The laboratory was founded in 1982.
Main research areas
Studies of the processes of reception of hormones, cytokines and growth factors and their intracellular signaling.
Elucidation of molecular mechanisms of regulation of tissue growth, migration, proliferation and differentiation of cells.
Studies of the components of fibrinolytic system and navigation receptors in the growth of blood vessels and nerves.
It was found that arterial injury leads to the expression in the vessel wall of urokinase and its receptor, which are the key participants of the migration of vascular and blood cells towards vessel lumen. Researchers of the Laboratory were the first, who determined the tertiary structure of urokinase and its complex with the urokinase receptor. The results obtained allowed to hypothesize that hydrogen peroxide acts as a secondary mediator and mediates the activating effect of growth factors, cytokines and urokinase on cell migration and proliferation.
Urokinase binding to the receptor is studied; it leads to the triggering of signaling cascades inside the cell, cytoskeleton rearrangement, redistribution of adhesive contacts, stimulation of cell adhesion, migration and proliferation. The role of the urokinase receptor in the selection of the growth trajectory and branching of the growing axon is clarified.
Biosensor technology and intravital microscopy of single cells are implemented in the laboratory.
The ongoing research in the laboratory is aimed to clarify the molecular mechanisms of cellular adipocytic differentiation and the development of insulin resistance. A new transcription factor Prep1, which controls the activity of PPARγ, the master regulator of adipogenesis and lipid metabolism, is described. At present, the mechanism of Prep1 action is being determined and its targets are investigated in the adipocyte genome.
The most significant results of the recent years
The mechanisms of vascular cell tolerance to the action of hormones and pharmacological substances are studied and the role of hypoxia in these processes was shown.

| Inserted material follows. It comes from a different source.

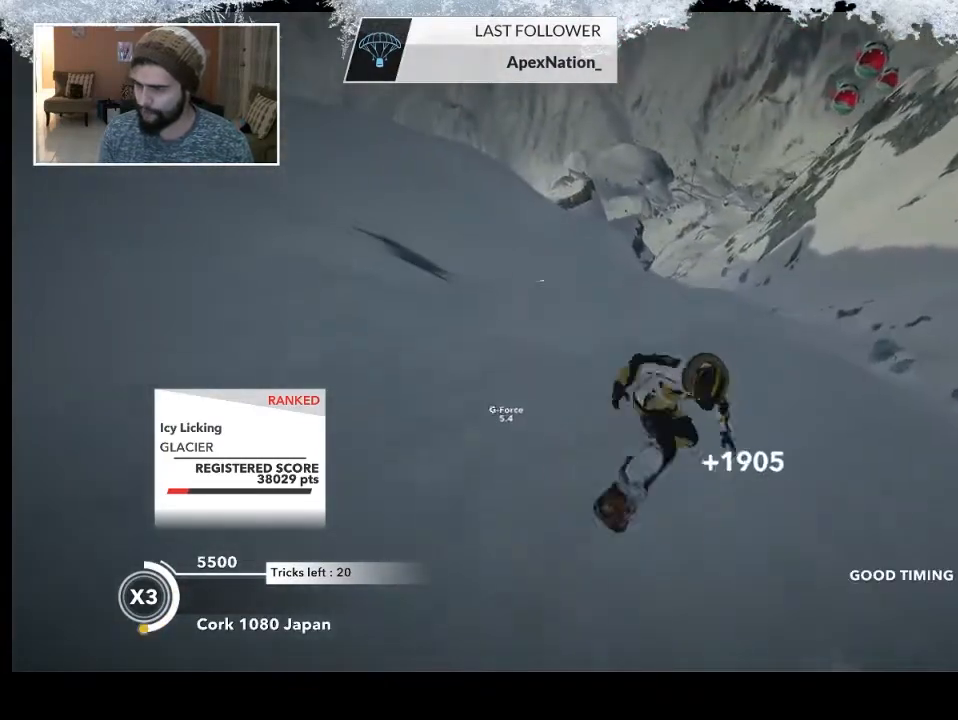
{"buttons": ["R2"], "left_stick": "center", "right_stick": "up", "events": [[67, "left_stick", "right"], [200, "left_stick", "center"]]}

The interaction of urokinase with the extracellular matrix protein fibulinin-5 was established. Fibulin-5 was shown to affect the integrin-dependent urokinase effects on cell proliferation and migration and intracellular signaling.
A new urokinase signaling pathway regulating gene expression was identified; it is mediated by the rapid nucleoline-dependent translocation of urokinase into the nucleus, and is responsible for the phenotypic transdifferentiation of fibroblasts into myofibroblasts.
Based on the MRI analysis, a new mechanism for the interaction of urokinase with the urokinase receptor was described, according to which β-layers in the growth factor like domain of uPA are not necessary for the interaction with urokinase receptor.
Researchers of the laboratory identified and characterized mesenchymal stem cells (MSC) of human adipose tissue. The ability of these cells to stimulate tissue regeneration and to induce the growth of blood vessels and nerves was established. The mechanisms of that stimulation were revealed: it was established that the stimulating effect of MSCs is due to both the soluble secretion products (growth factors, cytokines and chemokines) as well as the generation of microvesicles. The effect of inflammation and hypoxia on the functional activity of these cells was evaluated. It was established that the rate of migration of mesenchymal cells is controlled by the receptor-dependent mechanism, including activation of NADPH oxidase (NOX), formation of reactive oxygen species and accumulation of hydrogen peroxide inside the cells.
A new transcription factor Prep1 and the mechanism of regulation of the activity of PPARγ, the master regulator of adipogenesis and lipid metabolism, are described. Prep1 was shown to belong to a family of homeobox-containing factors that are critical for cell differentiation, including adipocytic differentiation. Evidence was obtained that Prep1 can regulate the cells sensitivity to insulin action.